> **Data listing**
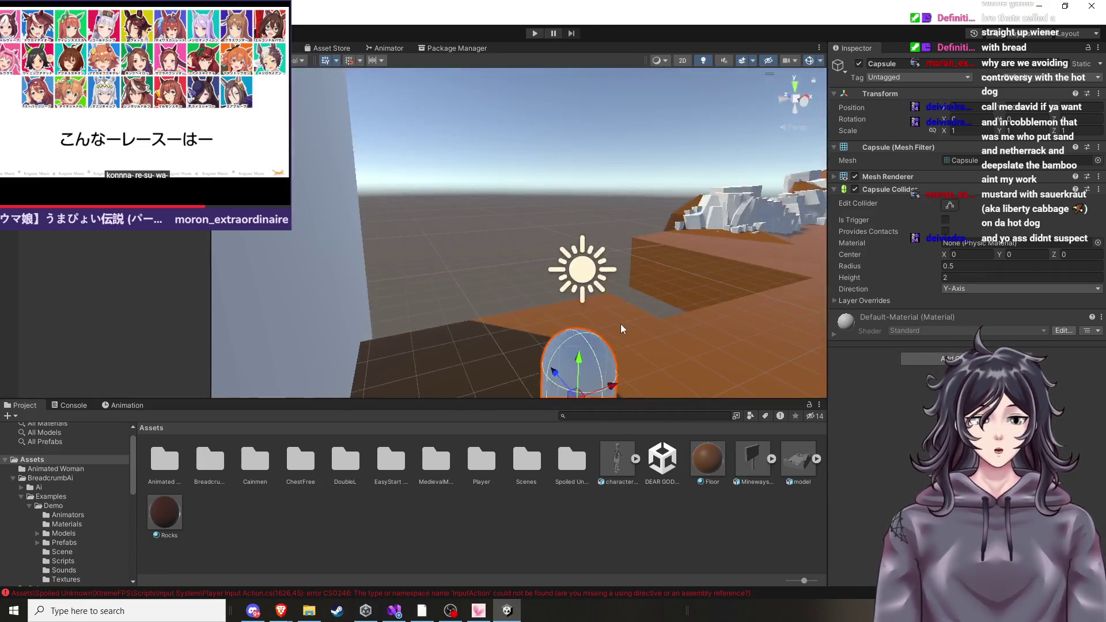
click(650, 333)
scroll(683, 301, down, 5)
==
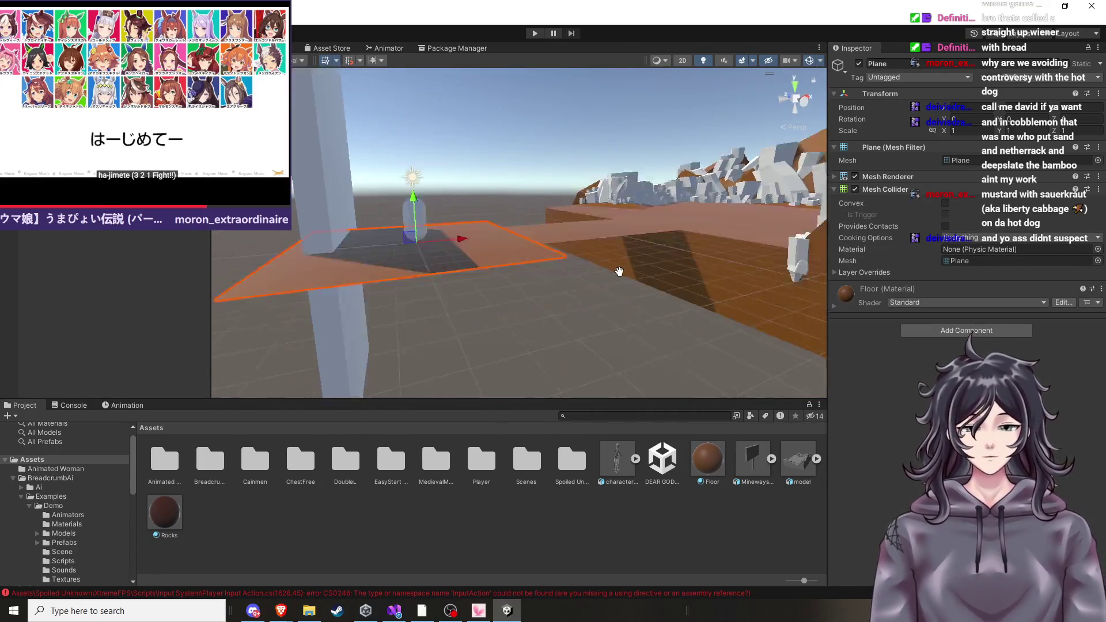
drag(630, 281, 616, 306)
--
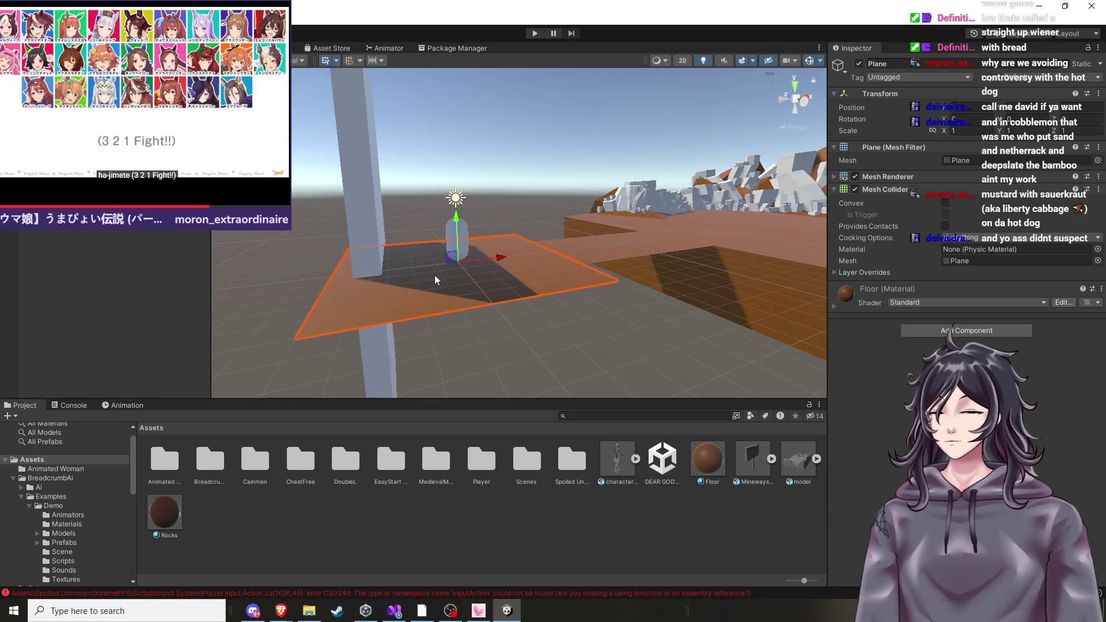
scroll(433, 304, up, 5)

> **Try it**
Determine how many lines of the material above contain "scroll", and give that number with no other words.

> **Expected output**
2